W środę Prokuratura Okręgowa w Świdnicy postawiła b. liderowi KOD Mateuszowi K. oraz b. skarbnikowi tej organizacji Piotrowi C. zarzuty poświadczenia nieprawdy w fakturach oraz przywłaszczenia 121 tys. zł. - Podejrzani sami stawili się do prokuratury. Prokurator postawił im zarzut poświadczenia nieprawdy w fakturach, przywłaszczenia 121 tys. zł i próby przywłaszczenia 15 tys. zł - powiedział rzecznik Prokuratury Okręgowej w Świdnicy Tomasz Orepuk.

Reklama

Postawione w środę zarzuty dotyczą okresu od marca do listopada 2016 r. - Obaj podejrzani, działając wspólnie i w porozumieniu, poświadczyli nieprawdę w 9 fakturach wystawionych przez firmę Mateusza K. MKM Studio sp. z o.o. na rzecz Komitetu Społecznego KOD - 6 faktur i Stowarzyszenia KOD - 3 faktury.

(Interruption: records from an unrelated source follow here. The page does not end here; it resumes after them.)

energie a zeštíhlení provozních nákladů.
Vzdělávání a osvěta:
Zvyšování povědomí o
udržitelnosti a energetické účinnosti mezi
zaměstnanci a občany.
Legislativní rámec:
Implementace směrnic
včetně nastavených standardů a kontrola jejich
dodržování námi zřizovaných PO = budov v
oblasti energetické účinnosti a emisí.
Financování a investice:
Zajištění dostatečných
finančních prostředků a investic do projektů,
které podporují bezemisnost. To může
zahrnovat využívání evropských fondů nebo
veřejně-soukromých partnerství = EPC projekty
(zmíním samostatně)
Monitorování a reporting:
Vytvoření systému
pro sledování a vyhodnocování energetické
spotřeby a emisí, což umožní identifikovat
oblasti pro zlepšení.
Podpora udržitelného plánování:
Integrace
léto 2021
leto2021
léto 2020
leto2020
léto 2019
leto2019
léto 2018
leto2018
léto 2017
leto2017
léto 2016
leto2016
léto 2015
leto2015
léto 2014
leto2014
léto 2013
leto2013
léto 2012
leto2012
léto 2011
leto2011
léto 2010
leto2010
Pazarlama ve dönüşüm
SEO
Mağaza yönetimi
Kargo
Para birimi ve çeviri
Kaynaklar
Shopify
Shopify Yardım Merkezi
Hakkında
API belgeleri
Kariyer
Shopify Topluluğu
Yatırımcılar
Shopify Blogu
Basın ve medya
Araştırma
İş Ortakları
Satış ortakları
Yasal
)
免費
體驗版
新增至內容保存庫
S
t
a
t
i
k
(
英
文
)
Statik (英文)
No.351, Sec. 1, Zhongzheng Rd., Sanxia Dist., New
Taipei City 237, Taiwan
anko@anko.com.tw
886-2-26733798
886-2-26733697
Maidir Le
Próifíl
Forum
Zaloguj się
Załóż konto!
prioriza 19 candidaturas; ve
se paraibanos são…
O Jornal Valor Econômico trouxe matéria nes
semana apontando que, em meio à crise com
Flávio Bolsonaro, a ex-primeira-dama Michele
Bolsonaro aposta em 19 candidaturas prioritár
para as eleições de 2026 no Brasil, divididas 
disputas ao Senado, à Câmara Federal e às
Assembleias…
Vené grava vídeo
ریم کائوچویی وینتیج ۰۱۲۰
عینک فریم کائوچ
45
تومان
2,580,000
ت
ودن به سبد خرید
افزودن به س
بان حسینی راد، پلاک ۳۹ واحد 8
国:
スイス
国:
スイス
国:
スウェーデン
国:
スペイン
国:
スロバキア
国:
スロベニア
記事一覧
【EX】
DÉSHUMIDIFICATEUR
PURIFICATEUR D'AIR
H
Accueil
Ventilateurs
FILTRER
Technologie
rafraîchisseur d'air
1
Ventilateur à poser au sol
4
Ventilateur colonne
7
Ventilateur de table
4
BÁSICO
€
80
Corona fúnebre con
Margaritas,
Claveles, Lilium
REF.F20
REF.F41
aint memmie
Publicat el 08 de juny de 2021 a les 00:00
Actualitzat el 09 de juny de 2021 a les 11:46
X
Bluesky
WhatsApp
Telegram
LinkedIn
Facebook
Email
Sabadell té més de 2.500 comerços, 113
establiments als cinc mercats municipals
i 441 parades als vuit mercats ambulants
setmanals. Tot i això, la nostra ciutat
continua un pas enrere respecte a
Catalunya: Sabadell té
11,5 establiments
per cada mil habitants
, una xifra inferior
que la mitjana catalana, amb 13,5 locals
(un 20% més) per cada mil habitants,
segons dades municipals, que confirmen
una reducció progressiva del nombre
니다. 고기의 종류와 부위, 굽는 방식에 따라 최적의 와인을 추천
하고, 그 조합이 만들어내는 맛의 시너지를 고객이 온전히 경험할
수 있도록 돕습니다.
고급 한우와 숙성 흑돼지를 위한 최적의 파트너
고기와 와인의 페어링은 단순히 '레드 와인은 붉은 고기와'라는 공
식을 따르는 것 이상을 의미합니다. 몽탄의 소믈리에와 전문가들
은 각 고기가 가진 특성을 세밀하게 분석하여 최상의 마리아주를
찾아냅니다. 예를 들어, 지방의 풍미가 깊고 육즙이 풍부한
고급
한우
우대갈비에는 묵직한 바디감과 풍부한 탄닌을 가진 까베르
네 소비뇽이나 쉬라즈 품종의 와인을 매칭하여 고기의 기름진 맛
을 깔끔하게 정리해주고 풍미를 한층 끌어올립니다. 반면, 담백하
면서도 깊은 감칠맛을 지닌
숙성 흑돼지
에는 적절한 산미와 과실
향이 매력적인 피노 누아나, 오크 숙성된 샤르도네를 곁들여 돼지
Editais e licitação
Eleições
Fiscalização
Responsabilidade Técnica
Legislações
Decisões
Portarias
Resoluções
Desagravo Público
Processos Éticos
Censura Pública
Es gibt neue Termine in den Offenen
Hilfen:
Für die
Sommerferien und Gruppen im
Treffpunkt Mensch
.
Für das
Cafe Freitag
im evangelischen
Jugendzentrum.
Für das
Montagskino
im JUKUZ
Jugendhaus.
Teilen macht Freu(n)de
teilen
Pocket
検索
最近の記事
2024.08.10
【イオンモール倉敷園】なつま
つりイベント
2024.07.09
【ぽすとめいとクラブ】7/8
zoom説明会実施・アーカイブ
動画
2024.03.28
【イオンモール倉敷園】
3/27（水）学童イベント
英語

Faktury obejmowały koszty usług informatycznych, które w rzeczywistości nie zostały wykonane - powiedział Orepuk.

Zdaniem prokuratury obaj podejrzani przywłaszczyli w ten sposób 121 tys. zł. - Usiłowali także przywłaszczyć na szkodę Stowarzyszenia KOD pieniądze w kwocie 15 tys. zł za rzekome wykonanie podobnych usług, jednak wypłaty zostały zablokowane przez członków zarządu KOD - dodał prokurator.

Reklama

- Nie przyznałem się do winy, nie jestem winny, nie popełniłem żadnego przestępstwa, wyjaśniłem, że wszelkie decyzje w sprawach, o których jest mowa, były podejmowane kolegialnie - powiedział po przesłuchaniu Mateusz K. Dodał, że nie uczestniczył w podejmowaniu żadnych decyzji finansowych ani w podejmowaniu "żadnych decyzji, które dotyczyłyby jakichkolwiek relacji między KOD-em" a jego firmą. Jak mówił, wyjaśnił również, że prace, o których mowa, były wykonywane zgodnie ze złożonym ryczałtowym zamówieniem.

- Stwierdzenia prokuratury są oparte na niczym, na kompletnej niewiedzy, albo prokuratury albo tych, którzy ją informowali - powiedział K. pytany o to, jak można wytłumaczyć fakt, że zdaniem prokuratury jego firma nie świadczyła usług, za które pobierała faktury, a w tym okresie, w którym miała je świadczyć, sam Mateusz K. nie miał dostępu m.in. do potrzebnych loginów czy haseł. Były lider KOD powiedział, że "szczegółów nie można w tej chwili wytłumaczyć" i najpierw musi poznać informacje, na które ma odpowiadać.

Reklama

Na uwagę dziennikarza, że wśród osób, które zawiadomiły prokuraturę miał być b. skarbnik KOD-u, Piotr C., Mateusz K. powiedział, że nie wie, kto złożył zawiadomienie. - Nie wiem, kto zawiadamiał; tak jak mówię, nie mieliśmy jeszcze dostępu do akt sprawy - zaznaczył K. Dodał, że pokrzywdzonymi w tej sprawie według prokuratury są obecny przewodniczący KOD-u Krzysztof Łoziński oraz sam Komitet Społeczny.

Dopytywany, czy nie było żadnego wyłudzenia czy oszustwa, Mateusz K. odparł, że "oczywiście, że nie było". - Takich słów używali donosiciele, którzy składali kłamliwe donosy, więc oczywiście prokuratura również używa takich słów - dodał. Były lider KOD podkreślił, że wykonywał wszystkie prace, które były mu zlecone i nie miał dostępu do "żadnych kont, do żadnych pieniędzy".

Na pytanie, skąd w takim razie wzięły się zarzuty, K. odpowiedział, że "często się wyjaśnia na podstawie tego, kto odniósł korzyści". - Tu widać, kto odnosi w tej chwili korzyści z tej sytuacji, więc myślę, że każdy średnio inteligentny człowiek jest w stanie zrozumieć, skąd pochodziły te zarzuty i w jakim celu są stawiane - zaznaczył. - Spodziewam się niezawisłości sądu, rzetelności w ocenie sprawy i w związku z tym uniewinnienia. Spodziewam się również, że prawdopodobnie uda się wyjaśnić sprawę na etapie postępowania i być może do procesu przed sądem w ogóle nie dojdzie, bo nie ma żadnych podstaw do tego - dodał.